▸ What needs to be done: Copy out the lines below that hold the word "round".

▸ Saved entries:
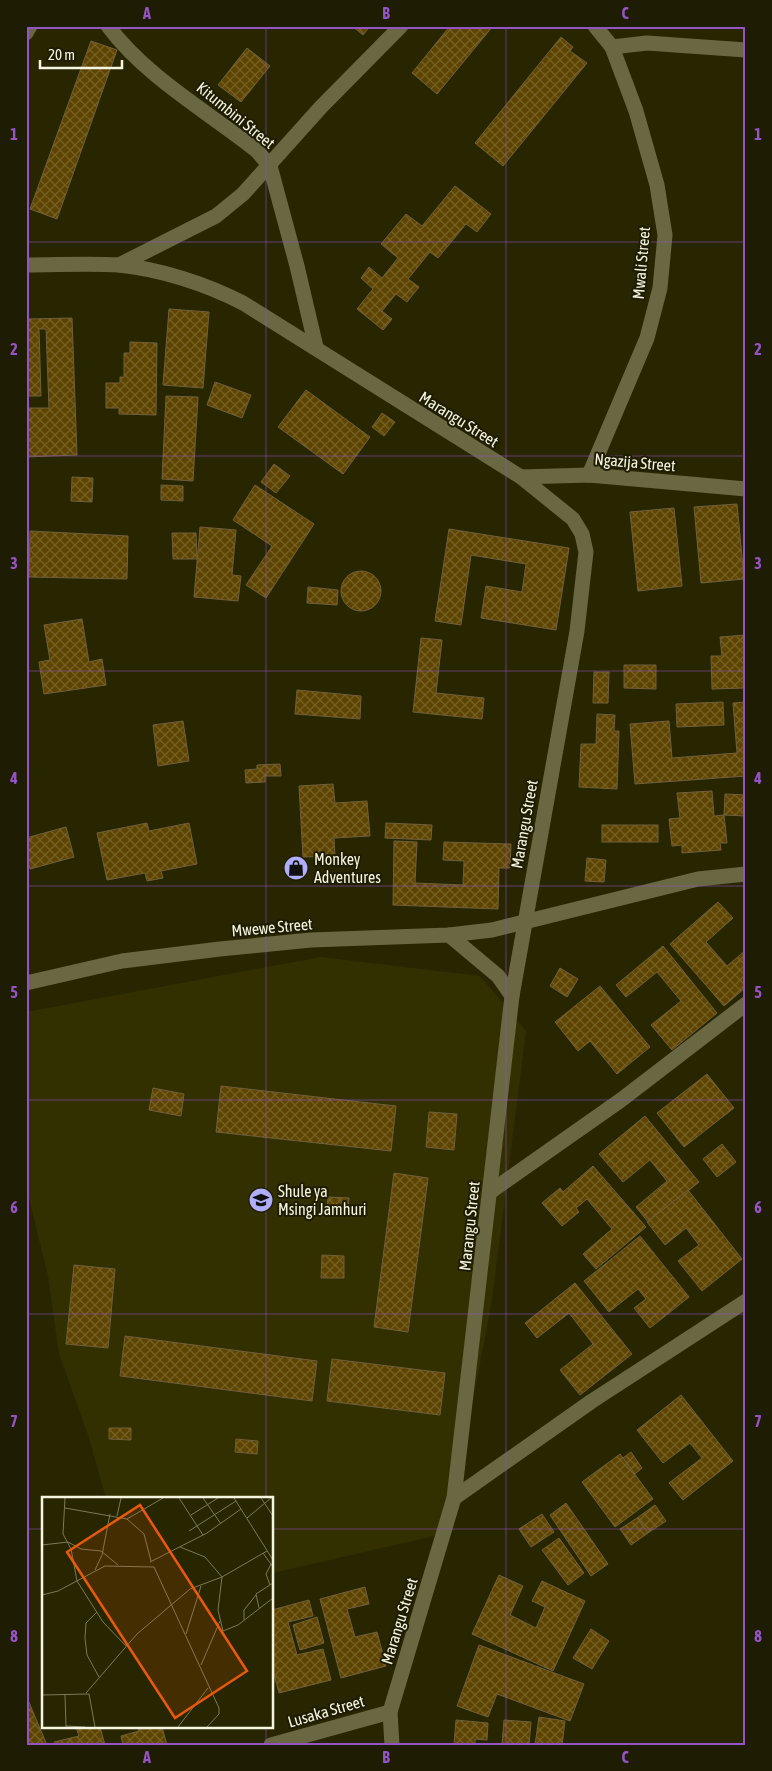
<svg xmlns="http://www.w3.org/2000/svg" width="772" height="1771" font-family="'Asap Condensed',sans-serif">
<defs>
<pattern id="building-cross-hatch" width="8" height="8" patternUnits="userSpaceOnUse" patternTransform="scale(1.25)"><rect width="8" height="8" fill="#5d4400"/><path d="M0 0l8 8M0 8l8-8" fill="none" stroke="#756025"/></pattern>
</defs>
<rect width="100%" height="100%" fill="#282601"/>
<path fill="#322f00" d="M321,957L480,976L526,1031L492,1300L470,1417L443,1534L273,1573L272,1498H106L88,1435L59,1354L48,1276L26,1186V1012Z"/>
<g fill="url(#building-cross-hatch)" stroke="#705f3d">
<path d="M352,26H370L363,35Z"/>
<path d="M450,26H493L437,94L412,73Z"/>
<path d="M561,37L573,47L570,51L587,63L503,166L475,143Z"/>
<path d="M91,41L117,50L57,219L30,209Z"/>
<path d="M247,48L270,66L241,102L218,85Z"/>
<path d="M455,186L491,214L477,232L466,224L438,258L430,252L408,279L419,287L407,302L396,294L382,311L392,319L383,330L357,309L373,289L361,278L369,267L382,278L398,258L381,244L406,214L422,226Z"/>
<path d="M169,309L209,312L203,388L163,385Z"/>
<path d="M72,318L77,455L26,457V408H49L46,329H39L41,396H26V319Z"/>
<path d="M130,342L157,343L156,415L119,414V408H106V383H120V377H124V353H130Z"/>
<path d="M215,382L251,395L242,418L207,405Z"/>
<path d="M306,390L370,437L343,474L278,427Z"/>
<path d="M166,396L198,397L193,481L162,479Z"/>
<path d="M382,413L395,422L384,436L372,427Z"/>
<path d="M274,464L290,476L276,493L261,482Z"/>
<path d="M72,477L93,478L92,502L71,501Z"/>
<path d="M161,485L183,486V501L161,500Z"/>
<path d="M255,485L314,524L266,598L246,585L272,546L233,520Z"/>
<path d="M737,504L744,579L701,583L694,507Z"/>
<path d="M674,508L682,586L638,591L630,512Z"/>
<path d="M200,527L236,530L232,575L241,576L238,601L194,597Z"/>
<path d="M449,529L569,548L556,630L481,618L486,586L522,592L526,564L471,555L461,625L435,621Z"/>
<path d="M30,531L128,536L127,579L29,577Z"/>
<path d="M172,533H196L197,559H173Z"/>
<circle cx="361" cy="591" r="20"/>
<path d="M308,587L338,590L337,605L307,603Z"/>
<path d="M82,619L89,662L102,659L106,685L44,694L39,662L50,660L44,625Z"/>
<path d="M746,635V688L712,689L711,656H722L720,637Z"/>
<path d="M421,638L442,640L436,693L484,698L482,719L413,712Z"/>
<path d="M624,665H656V689L624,688Z"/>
<path d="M594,672H609L608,703H593Z"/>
<path d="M297,690L361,696L360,719L295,714Z"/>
<path d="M723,702L724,725L677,727L676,704Z"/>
<path d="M746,702V776L635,784L630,724L669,721L672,758L737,753L733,703Z"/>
<path d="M597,714L615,715L614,731H619L617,789L579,787L581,744H596Z"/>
<path d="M183,721L189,761L158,766L153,725Z"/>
<path d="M280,764L281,776H265V782L246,783L245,770L257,769V765Z"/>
<path d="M333,784L335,803L367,801L370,836L334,838L335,856L303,857L299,786Z"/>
<path d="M712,791L714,816L724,815L727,843H720L721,850L682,853V845L672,846L669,819L680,818L677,793Z"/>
<path d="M725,794L746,795V816L724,815Z"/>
<path d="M147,823L149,831L189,823L197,864L161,871L163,878L147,881L145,873L107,880L97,833Z"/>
<path d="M386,823L432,825L431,840L385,838Z"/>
<rect x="602" y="825" width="56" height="17"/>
<path d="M66,827L74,857L30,869L26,855V838Z"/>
<path d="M394,841L417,842L415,883L463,885L464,861L443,860L444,842L511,844L510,868H499L498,909L393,905Z"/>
<path d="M587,858L606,860L604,882L585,881Z"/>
<path d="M718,902L733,918L706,942L727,966L746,950V987L724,1006L670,944Z"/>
<path d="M663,946L717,1013L672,1050L651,1025L681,1001L657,972L626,997L616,985Z"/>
<path d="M560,968L578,979L567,997L550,986Z"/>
<path d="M600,986L650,1047L617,1074L590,1041L578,1051L555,1022Z"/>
<path d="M707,1074L734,1108L684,1147L657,1113Z"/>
<path d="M221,1086L396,1106L391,1151L216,1132Z"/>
<path d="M153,1088L184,1094L181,1116L149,1110Z"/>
<path d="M429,1112L457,1114L454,1150L426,1147Z"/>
<path d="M645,1116L699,1182L649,1223L636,1207L667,1181L650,1160L623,1182L599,1154Z"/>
<path d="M722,1144L736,1162L717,1177L703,1159Z"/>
<path d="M593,1166L646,1227L596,1269L583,1254L612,1229L587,1199L576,1208L579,1212L562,1226L542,1203L560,1188L563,1192Z"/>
<path d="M394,1173L428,1178L408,1332L374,1327Z"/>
<path d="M688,1190L742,1259L702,1291L678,1261L699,1245L686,1228L665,1245L647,1222Z"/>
<path d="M328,1197L349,1198L347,1215L327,1214Z"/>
<path d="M640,1236L689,1297L650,1328L634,1308L646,1299L638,1289L609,1312L584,1281Z"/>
<path d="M322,1255L344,1256V1278H321Z"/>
<path d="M74,1265L115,1269L108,1348L66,1344Z"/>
<path d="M575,1283L632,1354L580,1395L560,1370L593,1344L569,1313L537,1338L525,1323Z"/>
<path d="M125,1336L317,1361L312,1401L120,1376Z"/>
<path d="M332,1359L445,1373L440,1415L327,1401Z"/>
<path d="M681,1395L733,1461L683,1500L669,1483L702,1458L690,1443L663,1463L637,1430Z"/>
<path d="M109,1428H131V1440L109,1439Z"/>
<path d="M236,1439L258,1441L257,1454L235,1452Z"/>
<path d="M631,1452L642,1468L635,1474L623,1458Z"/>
<path d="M620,1454L653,1499L615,1527L582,1482Z"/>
<path d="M566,1503L608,1564L591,1576L550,1515Z"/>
<path d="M655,1505L666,1521L648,1533L637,1518Z"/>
<path d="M542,1514L554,1532L531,1547L519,1529Z"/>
<path d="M637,1518L648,1533L631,1545L620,1529Z"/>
<path d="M559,1538L584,1573L568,1585L542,1550Z"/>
<path d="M499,1575L523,1586L510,1615L536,1628L545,1607L532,1601L542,1581L585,1601L553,1671L472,1634Z"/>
<path d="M365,1587L369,1604L347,1609L355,1637L377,1632L386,1666L341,1678L320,1599Z"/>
<path d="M309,1600L313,1616L288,1622L297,1655L323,1649L331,1680L279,1693L272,1667V1610Z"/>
<path d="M317,1617L324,1643L300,1650L293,1625Z"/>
<path d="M591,1629L609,1641L592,1669L573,1658Z"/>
<path d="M479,1645L584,1684L570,1721L497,1694L488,1717L457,1706Z"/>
<path d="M26,1700H28L47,1745H26Z"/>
<path d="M539,1717L565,1721L562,1745H535Z"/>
<path d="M456,1720L488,1723L487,1740L475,1739V1745H454Z"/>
<path d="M504,1720L531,1722L529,1745H502Z"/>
<path d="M76,1727H100L105,1745H55L54,1742L79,1736Z"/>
<path d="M138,1727H162L167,1745H123L121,1736L139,1731Z"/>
</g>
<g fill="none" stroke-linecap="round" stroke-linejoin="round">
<g stroke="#6a6842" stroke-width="15">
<path d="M108,26C147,78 207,111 257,151L270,166L297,266L316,347"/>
<path d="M26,33L30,26"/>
<path d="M612,47L647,43L746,50"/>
<path d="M26,265C57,265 88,263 119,265C160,269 206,284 243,303L521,477L573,519L582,534L586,552L577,631L512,996L454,1498L390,1712L392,1745"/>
<path d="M119,265L216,216L243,194L321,107L401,26"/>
<path d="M589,475L647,338L660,288L665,235L657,185L636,111L612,47L595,26"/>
<path d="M521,477L589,475L746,489"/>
<path d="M449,935L498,976L512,996"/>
<path d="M26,983L122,961L220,949L311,940L449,935L492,930L698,879L746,874"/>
<path d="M490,1192L621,1100L746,1004"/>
<path d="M454,1498L592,1401L746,1301"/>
<path d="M271,1745L390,1712"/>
</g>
</g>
<path fill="none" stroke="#9454c6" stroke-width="1" stroke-opacity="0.55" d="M266,26V1498M506,26V1745M26,242H746M26,456H746M26,671H746M26,886H746M26,1100H746M26,1314H746M26,1529H44M272,1529H746M266,1727V1745"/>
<defs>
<symbol id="shop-disc" viewBox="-11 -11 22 22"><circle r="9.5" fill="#b0aefa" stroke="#1e1c02"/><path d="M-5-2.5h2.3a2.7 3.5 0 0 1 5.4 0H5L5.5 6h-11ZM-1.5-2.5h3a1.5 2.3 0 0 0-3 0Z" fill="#111"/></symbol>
<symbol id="school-disc" viewBox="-11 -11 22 22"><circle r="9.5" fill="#b0aefa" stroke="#1e1c02"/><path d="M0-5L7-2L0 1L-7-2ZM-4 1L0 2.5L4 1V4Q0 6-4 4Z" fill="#111"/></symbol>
</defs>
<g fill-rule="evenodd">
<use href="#shop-disc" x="282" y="854" width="28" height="28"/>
<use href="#school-disc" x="247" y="1186" width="28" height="28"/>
</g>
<g text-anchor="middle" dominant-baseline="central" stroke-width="4" stroke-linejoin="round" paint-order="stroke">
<g font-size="16" fill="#f6f5e1" stroke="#1e1c02">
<text transform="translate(236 115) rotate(39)">Kitumbini Street</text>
<text transform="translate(641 263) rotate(-85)">Mwali Street</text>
<text transform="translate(459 419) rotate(32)">Marangu Street</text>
<text transform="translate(635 462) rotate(5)">Ngazija Street</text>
<text transform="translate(524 824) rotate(-80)">Marangu Street</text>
<text transform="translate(272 927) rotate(-5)">Mwewe Street</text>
<text transform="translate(469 1226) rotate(-84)">Marangu Street</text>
<text transform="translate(399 1621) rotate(-73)">Marangu Street</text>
<text transform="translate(326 1711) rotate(-16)">Lusaka Street</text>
</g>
<g font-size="16" fill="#f6f5e1" stroke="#1e1c02" text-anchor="start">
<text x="314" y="859">Monkey<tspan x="314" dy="18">Adventures</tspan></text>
<text x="278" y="1191">Shule ya<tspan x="278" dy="18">Msingi Jamhuri</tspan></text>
</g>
</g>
<g transform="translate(42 1497)">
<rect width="231" height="231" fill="#282601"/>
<path fill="none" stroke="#7a795b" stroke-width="1" d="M23,1L21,37L29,52L35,84L61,125L84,149M137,1L161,38M161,1L179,27M192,1L231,63M219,1L231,19M23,11L85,22L102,37L109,64M149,18L176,1M75,19L79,1M205,21L229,1M85,22L121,1M147,34L194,4M0,48L26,45L39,52L59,54L76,68M138,50L163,60L180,80L176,113L181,134L196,128L231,101M221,56L231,70M108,65L165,36L199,12M53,73L60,58L68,17M228,88L224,77L229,67M0,98L16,94L63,69L112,70L177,211V217L165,230M217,111L214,97L231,86M55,115L44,126L43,141L45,158L57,180M202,123V113L214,98M144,137L159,89M159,168L178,124M44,196L95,137L148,92L180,80L225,54M23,197L24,230M0,198L47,197L53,230M24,229L43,230M136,230L166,191"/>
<path fill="#e8590c" fill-opacity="0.15" stroke="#e8590c" stroke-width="2.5" d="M98,8L205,174L133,221L25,55Z"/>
<rect width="231" height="231" fill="none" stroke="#f6f5e1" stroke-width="2.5"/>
</g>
<rect width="772" height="1771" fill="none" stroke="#1e1c02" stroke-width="55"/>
<path d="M40 60v8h82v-8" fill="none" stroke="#f6f5e1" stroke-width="2.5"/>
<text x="48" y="60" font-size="15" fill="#f6f5e1" stroke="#1e1c02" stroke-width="4" paint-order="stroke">20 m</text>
<rect x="28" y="28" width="716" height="1716" fill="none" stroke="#9454c6" stroke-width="2"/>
<g font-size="16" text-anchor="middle" font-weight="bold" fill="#9454c6">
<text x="147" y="19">A</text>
<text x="386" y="19">B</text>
<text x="625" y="19">C</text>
<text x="14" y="140">1</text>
<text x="758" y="140">1</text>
<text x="14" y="355">2</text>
<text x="758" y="355">2</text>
<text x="14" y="569">3</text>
<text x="758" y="569">3</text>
<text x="14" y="784">4</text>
<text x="758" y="784">4</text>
<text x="14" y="998">5</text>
<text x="758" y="998">5</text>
<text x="14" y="1213">6</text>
<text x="758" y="1213">6</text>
<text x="14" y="1427">7</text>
<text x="758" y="1427">7</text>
<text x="14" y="1642">8</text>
<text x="758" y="1642">8</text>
<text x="147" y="1763">A</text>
<text x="386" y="1763">B</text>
<text x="625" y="1763">C</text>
</g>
</svg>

▸ Finished exercise:
<g fill="none" stroke-linecap="round" stroke-linejoin="round">
<g text-anchor="middle" dominant-baseline="central" stroke-width="4" stroke-linejoin="round" paint-order="stroke">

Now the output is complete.